Masters of Physiotherapy, University of South Australia. Founded Move Physiotherapy in 2018. Provides match day physiotherapy services to sporting clubs across Perth.

References

  1. Fredericson M, Bergman AG, Hoffman KL, Dillingham MS. Tibial stress reaction in runners. Correlation of clinical symptoms and scintigraphy with a new magnetic resonance imaging grading system. Am J Sports Med. 1995;23(4):472–481.
  2. Kijowski R, Choi J, Shinki K, Del Rio AM, De Smet A. Validation of MRI classification system for tibial stress injuries. AJR Am J Roentgenol. 2012;198(4):878–884.
  3. Warden SJ, Edwards WB, Willy RW. Optimal Load for Managing Low-Risk Tibial and Metatarsal Bone Stress Injuries in Runners: The Science Behind the Clinical Reasoning. J Orthop Sports Phys Ther. 2021;51(7):322–330.
  4. Saad MA, Jamal JM, Aldhafiri AT, Alkandari SA. Medial Tibial Stress Syndrome: A Scoping Review of Epidemiology, Biomechanics, and Risk Factors. Cureus. 2025;17(3):e81463.
  5. Reinking MF, Austin TM, Richter RR, Krieger MM. Medial Tibial Stress Syndrome in Active Individuals: A Systematic Review and Meta-analysis of Risk Factors. Sports Health. 2017;9(3):252–261.

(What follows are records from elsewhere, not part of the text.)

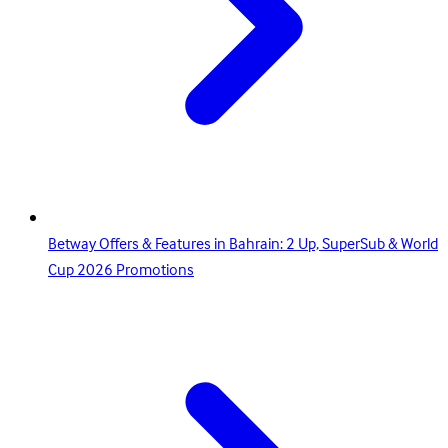
Betway Offers & Features in Bahrain: 2 Up, SuperSub & World
Cup 2026 Promotions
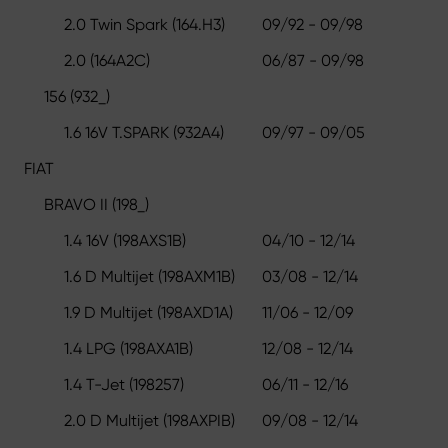
2.0 Twin Spark (164.H3)
09/92 - 09/98
2.0 (164A2C)
06/87 - 09/98
156 (932_)
1.6 16V T.SPARK (932A4)
09/97 - 09/05
FIAT
BRAVO II (198_)
1.4 16V (198AXS1B)
04/10 - 12/14
1.6 D Multijet (198AXM1B)
03/08 - 12/14
1.9 D Multijet (198AXD1A)
11/06 - 12/09
1.4 LPG (198AXA1B)
12/08 - 12/14
1.4 T-Jet (198257)
06/11 - 12/16
2.0 D Multijet (198AXPIB)
09/08 - 12/14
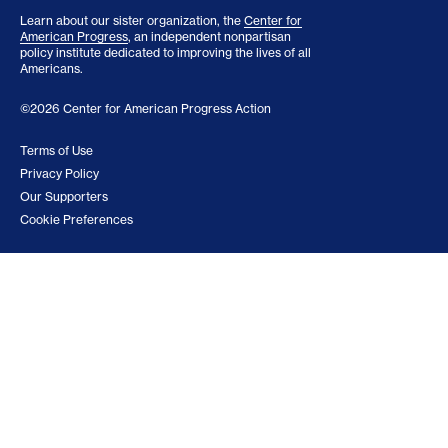
Learn about our sister organization, the
Center for
American Progress
, an independent nonpartisan
policy institute dedicated to improving the lives of all
Americans.
©2026 Center for American Progress Action
Terms of Use
Privacy Policy
Our Supporters
Cookie Preferences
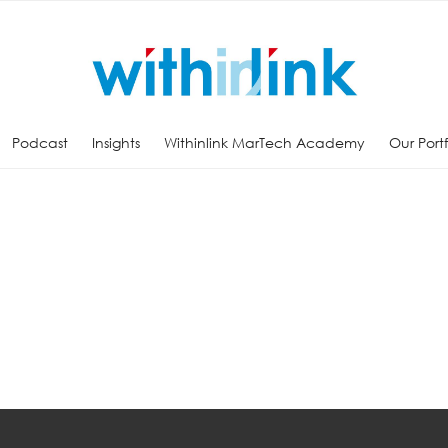
Podcast
Insights
Withinlink MarTech Academy
Our Port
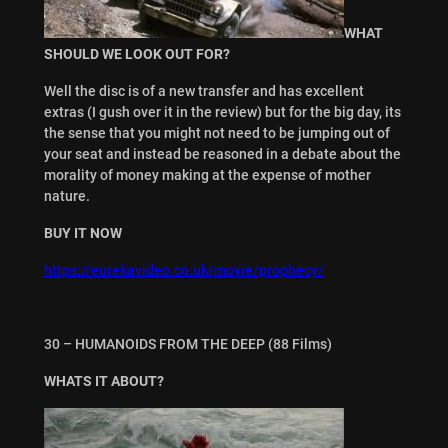
WHAT
SHOULD WE LOOK OUT FOR?
Well the disc is of a new transfer and has excellent
extras (I gush over it in the review) but for the big day, its
the sense that you might not need to be jumping out of
your seat and instead be reasoned in a debate about the
morality of money making at the expense of mother
nature.
BUY IT NOW
https://eurekavideo.co.uk/movie/prophecy/
30 – HUMANOIDS FROM THE DEEP (88 Films)
WHATS IT ABOUT?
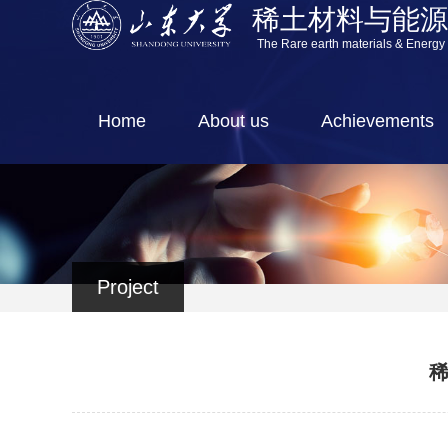
稀土材料与能
The Rare earth materials & Energy
Home
About us
Achievements
Project
稀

  6. Bhusari N, Deshmukh M. Shin Splint: A Review. Cureus. 2023;15(1):e33905.
  7. Tenforde AS, Kraus E, Fredericson M. Bone Stress Injuries in Runners. Phys Med Rehabil Clin N Am. 2016;27(1):139–149.
  8. Nattiv A, Loucks AB, Manore MM, et al. American College of Sports Medicine Position Stand: The Female Athlete Triad. Med Sci Sports Exerc. 2007;39(10):1867–1882.
  9. Mountjoy M, Sundgot-Borgen J, Burke L, et al. The IOC consensus statement: beyond the Female Athlete Triad — Relative Energy Deficiency in Sport (RED-S). Br J Sports Med. 2014;48(7):491–497.
  10. Milner CE, Ferber R, Pollard CD, Hamill J, Davis IS. Biomechanical factors associated with tibial stress fracture in female runners. Med Sci Sports Exerc. 2006;38(2):323–328.
  11. Bredeweg SW, Zijlstra S, Bessem B, Buist I. The effectiveness of a preconditioning programme on preventing running-related injuries in novice runners: a randomised controlled trial. Br J Sports Med. 2012;46(12):865–870.
  12. Galbraith RM, Lavallee ME. Medial tibial stress syndrome: conservative treatment options. Curr Rev Musculoskelet Med. 2009;2(3):127–133.